The interior contains fine decorative plasterwork cornices and panelled ceilings, panelled timber dadoes, shutters and architraved panelled doors. The vestibule has a quadripartite rib-vault with floreate bosses, a high panelled dado with linenfold upper panels and a mosaic tiled floor. A 2-lead part-glazed screen door with flanking screens and a full-width multi-pane fanlight opens into the inner hall, which is lined with paired marble Corinthian columns and pilasters, a marble fireplace and fender. A black marble fireplace is located in the principal ground-floor room. The dog-leg staircase features decorative timber balusters, newel-post finials and timber handrails. The 1st-floor landing contains rectangular and circular rooflights of decorative astragalled coloured glass. A grey and white marble-lined bathroom retains a roll-top cast-iron bath, an oval marble-topped hand basin on a chrome stand and chrome fittings.

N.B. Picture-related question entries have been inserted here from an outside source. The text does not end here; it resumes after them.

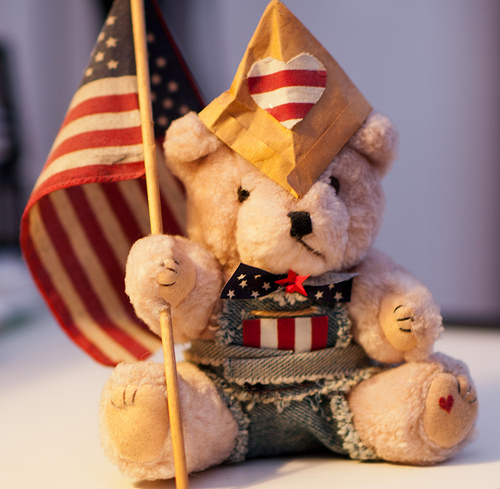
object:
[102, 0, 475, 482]
teddy bear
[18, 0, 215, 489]
flag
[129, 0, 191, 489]
stick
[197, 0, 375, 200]
hat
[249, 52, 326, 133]
striped heart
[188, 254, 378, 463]
overalls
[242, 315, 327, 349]
stripe design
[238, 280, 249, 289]
stars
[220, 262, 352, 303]
bowtie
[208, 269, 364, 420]
front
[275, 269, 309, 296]
star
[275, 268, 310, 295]
sequin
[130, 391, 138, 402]
stitching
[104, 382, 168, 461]
paw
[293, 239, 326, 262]
stitching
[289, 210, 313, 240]
nose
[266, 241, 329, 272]
mouth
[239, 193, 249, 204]
stitching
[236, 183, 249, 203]
eye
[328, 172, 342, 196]
eye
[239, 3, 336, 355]
colors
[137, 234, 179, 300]
hand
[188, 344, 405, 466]
shorts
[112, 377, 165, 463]
front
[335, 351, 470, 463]
leg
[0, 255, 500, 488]
table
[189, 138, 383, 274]
face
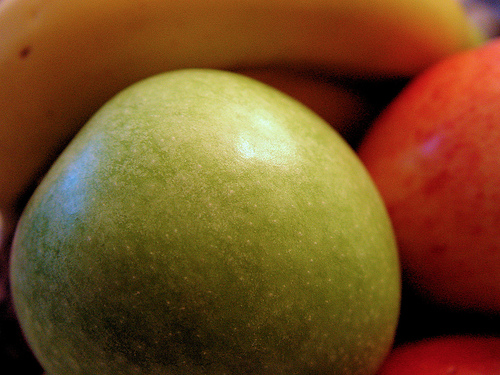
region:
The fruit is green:
[36, 64, 404, 350]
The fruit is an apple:
[17, 58, 435, 347]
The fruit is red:
[348, 33, 495, 333]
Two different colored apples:
[11, 33, 496, 369]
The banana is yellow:
[8, 6, 468, 173]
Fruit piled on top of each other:
[17, 11, 479, 358]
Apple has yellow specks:
[65, 168, 364, 339]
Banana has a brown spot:
[3, 13, 83, 89]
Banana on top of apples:
[18, 6, 465, 197]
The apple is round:
[15, 46, 426, 372]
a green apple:
[14, 21, 434, 371]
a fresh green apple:
[44, 38, 440, 373]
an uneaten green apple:
[28, 27, 469, 361]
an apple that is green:
[1, 40, 416, 374]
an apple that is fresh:
[12, 40, 447, 373]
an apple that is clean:
[16, 77, 411, 357]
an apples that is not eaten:
[30, 39, 455, 373]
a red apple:
[347, 27, 497, 333]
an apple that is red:
[358, 27, 497, 293]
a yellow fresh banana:
[4, 2, 499, 177]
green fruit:
[11, 67, 393, 357]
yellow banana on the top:
[16, 3, 456, 118]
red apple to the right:
[362, 40, 497, 273]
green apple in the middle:
[27, 77, 375, 353]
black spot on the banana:
[11, 17, 60, 74]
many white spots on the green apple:
[84, 155, 392, 363]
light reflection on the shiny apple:
[31, 97, 327, 239]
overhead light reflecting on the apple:
[39, 110, 311, 237]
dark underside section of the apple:
[65, 256, 382, 365]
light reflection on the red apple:
[396, 117, 460, 169]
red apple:
[358, 40, 498, 312]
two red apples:
[358, 47, 499, 369]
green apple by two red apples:
[12, 72, 467, 374]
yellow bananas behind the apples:
[4, 6, 497, 173]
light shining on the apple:
[222, 119, 319, 177]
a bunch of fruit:
[2, 4, 499, 368]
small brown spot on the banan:
[16, 40, 46, 80]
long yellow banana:
[4, 5, 493, 136]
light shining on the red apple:
[416, 127, 450, 161]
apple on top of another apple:
[377, 30, 497, 373]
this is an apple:
[122, 154, 310, 333]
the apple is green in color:
[176, 181, 299, 290]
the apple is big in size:
[98, 130, 323, 337]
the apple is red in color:
[393, 80, 483, 164]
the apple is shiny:
[233, 119, 295, 163]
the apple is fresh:
[151, 215, 258, 326]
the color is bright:
[420, 74, 483, 183]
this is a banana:
[184, 15, 281, 67]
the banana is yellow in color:
[264, 7, 339, 54]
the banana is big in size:
[139, 6, 213, 60]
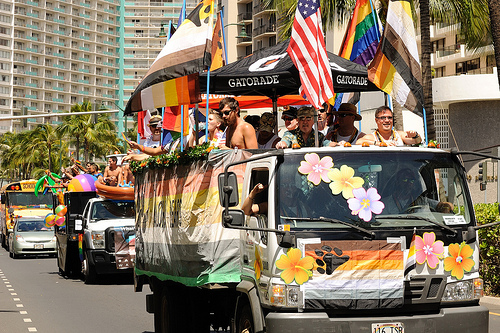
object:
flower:
[273, 246, 316, 286]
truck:
[132, 138, 491, 333]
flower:
[407, 231, 446, 269]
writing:
[225, 76, 282, 89]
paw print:
[311, 241, 352, 278]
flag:
[285, 0, 336, 117]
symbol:
[245, 53, 289, 72]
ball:
[68, 172, 99, 192]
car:
[7, 215, 58, 260]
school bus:
[0, 178, 57, 233]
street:
[1, 180, 500, 332]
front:
[270, 149, 488, 332]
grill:
[269, 275, 487, 329]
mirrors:
[216, 172, 240, 208]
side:
[128, 149, 288, 298]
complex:
[0, 0, 183, 161]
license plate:
[369, 321, 402, 332]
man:
[215, 96, 259, 149]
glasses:
[217, 109, 235, 118]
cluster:
[0, 98, 124, 160]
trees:
[51, 94, 121, 182]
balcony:
[431, 66, 499, 105]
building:
[430, 0, 498, 205]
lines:
[0, 263, 48, 333]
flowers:
[295, 152, 386, 222]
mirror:
[358, 163, 385, 174]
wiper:
[278, 214, 381, 242]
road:
[0, 245, 151, 333]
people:
[271, 97, 396, 150]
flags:
[349, 0, 427, 118]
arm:
[239, 182, 268, 216]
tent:
[193, 36, 382, 98]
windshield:
[281, 153, 465, 230]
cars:
[52, 196, 137, 284]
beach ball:
[66, 172, 97, 194]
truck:
[49, 173, 139, 283]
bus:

Associated with the main house is a former coach house, stables and cottage of squared rubble with a slated roof and segmental and round-headed openings. The Hendry Road (east) elevation has a blocked hoodmoulded cart-arch with a lunette to a centre gable, a further gable to the right with two small ground-floor windows and a large window (converted hayloft) in the gablehead, and a lower piended range to the left. This arrangement dates from 1899 and was executed by Gillespie & Scott. The south elevation features square-section coped gatepiers flanking an entrance to a small courtyard with a variety of elements including a large round-arched stone water trough. The north elevation has a lower centre range (former stable) flanked by higher gables, the left gable being from a former cottage possibly designed by Forbes Smith in 1899.

The site is enclosed by coped rubble boundary walls.